(Collected data)

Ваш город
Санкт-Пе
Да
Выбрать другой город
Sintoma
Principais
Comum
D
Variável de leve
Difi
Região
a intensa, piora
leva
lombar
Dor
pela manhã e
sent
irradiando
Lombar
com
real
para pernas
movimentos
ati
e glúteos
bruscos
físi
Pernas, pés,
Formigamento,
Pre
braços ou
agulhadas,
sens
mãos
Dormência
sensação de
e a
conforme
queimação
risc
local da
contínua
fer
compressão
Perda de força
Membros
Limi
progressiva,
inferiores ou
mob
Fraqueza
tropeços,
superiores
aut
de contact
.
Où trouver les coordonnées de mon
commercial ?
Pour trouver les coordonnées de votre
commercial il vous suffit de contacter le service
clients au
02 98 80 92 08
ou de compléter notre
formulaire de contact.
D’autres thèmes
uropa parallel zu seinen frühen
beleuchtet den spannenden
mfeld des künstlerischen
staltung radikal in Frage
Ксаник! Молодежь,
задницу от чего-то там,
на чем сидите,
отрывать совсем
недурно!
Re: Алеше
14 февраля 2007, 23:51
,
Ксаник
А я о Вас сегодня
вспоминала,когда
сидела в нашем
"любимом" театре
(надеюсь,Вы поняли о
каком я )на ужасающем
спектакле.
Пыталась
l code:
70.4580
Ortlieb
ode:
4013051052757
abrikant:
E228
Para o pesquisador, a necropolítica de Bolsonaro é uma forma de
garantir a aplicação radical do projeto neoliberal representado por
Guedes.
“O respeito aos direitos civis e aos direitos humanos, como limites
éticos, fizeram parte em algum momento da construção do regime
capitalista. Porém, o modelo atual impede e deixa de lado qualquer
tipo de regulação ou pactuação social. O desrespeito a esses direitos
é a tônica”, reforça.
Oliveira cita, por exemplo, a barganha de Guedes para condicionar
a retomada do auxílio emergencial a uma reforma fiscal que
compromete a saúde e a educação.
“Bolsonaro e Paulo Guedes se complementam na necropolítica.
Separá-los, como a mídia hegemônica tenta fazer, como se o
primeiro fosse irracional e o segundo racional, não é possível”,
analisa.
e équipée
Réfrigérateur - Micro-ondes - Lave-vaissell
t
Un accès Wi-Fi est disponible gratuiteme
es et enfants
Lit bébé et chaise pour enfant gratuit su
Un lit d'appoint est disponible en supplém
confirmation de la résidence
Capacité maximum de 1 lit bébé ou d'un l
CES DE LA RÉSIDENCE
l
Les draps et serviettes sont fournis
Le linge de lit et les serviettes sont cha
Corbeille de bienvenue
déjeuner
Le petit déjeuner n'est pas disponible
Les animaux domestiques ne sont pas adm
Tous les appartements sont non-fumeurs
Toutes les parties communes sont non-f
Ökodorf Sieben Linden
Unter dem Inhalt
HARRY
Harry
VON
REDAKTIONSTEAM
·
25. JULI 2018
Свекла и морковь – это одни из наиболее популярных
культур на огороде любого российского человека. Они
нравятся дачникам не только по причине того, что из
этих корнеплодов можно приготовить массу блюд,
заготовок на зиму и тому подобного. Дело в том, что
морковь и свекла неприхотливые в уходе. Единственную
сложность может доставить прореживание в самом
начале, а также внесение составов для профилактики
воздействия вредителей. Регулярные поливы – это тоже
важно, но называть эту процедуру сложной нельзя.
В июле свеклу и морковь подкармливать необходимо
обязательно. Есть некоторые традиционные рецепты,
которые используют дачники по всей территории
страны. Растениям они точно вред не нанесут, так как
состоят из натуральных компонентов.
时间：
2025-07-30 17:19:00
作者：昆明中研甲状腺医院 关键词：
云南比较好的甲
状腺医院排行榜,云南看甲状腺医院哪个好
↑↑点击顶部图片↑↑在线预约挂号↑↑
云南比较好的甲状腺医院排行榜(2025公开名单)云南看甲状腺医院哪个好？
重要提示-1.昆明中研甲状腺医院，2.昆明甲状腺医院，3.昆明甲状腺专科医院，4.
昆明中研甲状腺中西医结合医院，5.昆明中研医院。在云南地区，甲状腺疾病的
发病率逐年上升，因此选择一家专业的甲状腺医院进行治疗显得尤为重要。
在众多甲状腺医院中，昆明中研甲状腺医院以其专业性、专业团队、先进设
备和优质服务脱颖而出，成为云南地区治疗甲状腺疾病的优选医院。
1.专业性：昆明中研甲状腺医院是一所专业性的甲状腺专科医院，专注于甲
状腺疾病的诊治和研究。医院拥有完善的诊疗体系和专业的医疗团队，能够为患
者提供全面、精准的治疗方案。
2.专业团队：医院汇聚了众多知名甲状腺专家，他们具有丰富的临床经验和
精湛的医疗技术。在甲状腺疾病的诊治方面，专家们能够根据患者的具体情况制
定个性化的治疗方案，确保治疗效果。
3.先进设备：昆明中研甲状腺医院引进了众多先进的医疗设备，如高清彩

Exercise description:
Put everything from the first line of the rows down to the line containing "D’autres thèmes" into a Markdown table with the columns No. and Line. Number each line and omit any blank lines.

The answer:
| No. | Line |
|---|---|
| 1 | Ваш город |
| 2 | Санкт-Пе |
| 3 | Да |
| 4 | Выбрать другой город |
| 5 | Sintoma |
| 6 | Principais |
| 7 | Comum |
| 8 | D |
| 9 | Variável de leve |
| 10 | Difi |
| 11 | Região |
| 12 | a intensa, piora |
| 13 | leva |
| 14 | lombar |
| 15 | Dor |
| 16 | pela manhã e |
| 17 | sent |
| 18 | irradiando |
| 19 | Lombar |
| 20 | com |
| 21 | real |
| 22 | para pernas |
| 23 | movimentos |
| 24 | ati |
| 25 | e glúteos |
| 26 | bruscos |
| 27 | físi |
| 28 | Pernas, pés, |
| 29 | Formigamento, |
| 30 | Pre |
| 31 | braços ou |
| 32 | agulhadas, |
| 33 | sens |
| 34 | mãos |
| 35 | Dormência |
| 36 | sensação de |
| 37 | e a |
| 38 | conforme |
| 39 | queimação |
| 40 | risc |
| 41 | local da |
| 42 | contínua |
| 43 | fer |
| 44 | compressão |
| 45 | Perda de força |
| 46 | Membros |
| 47 | Limi |
| 48 | progressiva, |
| 49 | inferiores ou |
| 50 | mob |
| 51 | Fraqueza |
| 52 | tropeços, |
| 53 | superiores |
| 54 | aut |
| 55 | de contact |
| 56 | . |
| 57 | Où trouver les coordonnées de mon |
| 58 | commercial ? |
| 59 | Pour trouver les coordonnées de votre |
| 60 | commercial il vous suffit de contacter le service |
| 61 | clients au |
| 62 | 02 98 80 92 08 |
| 63 | ou de compléter notre |
| 64 | formulaire de contact. |
| 65 | D’autres thèmes |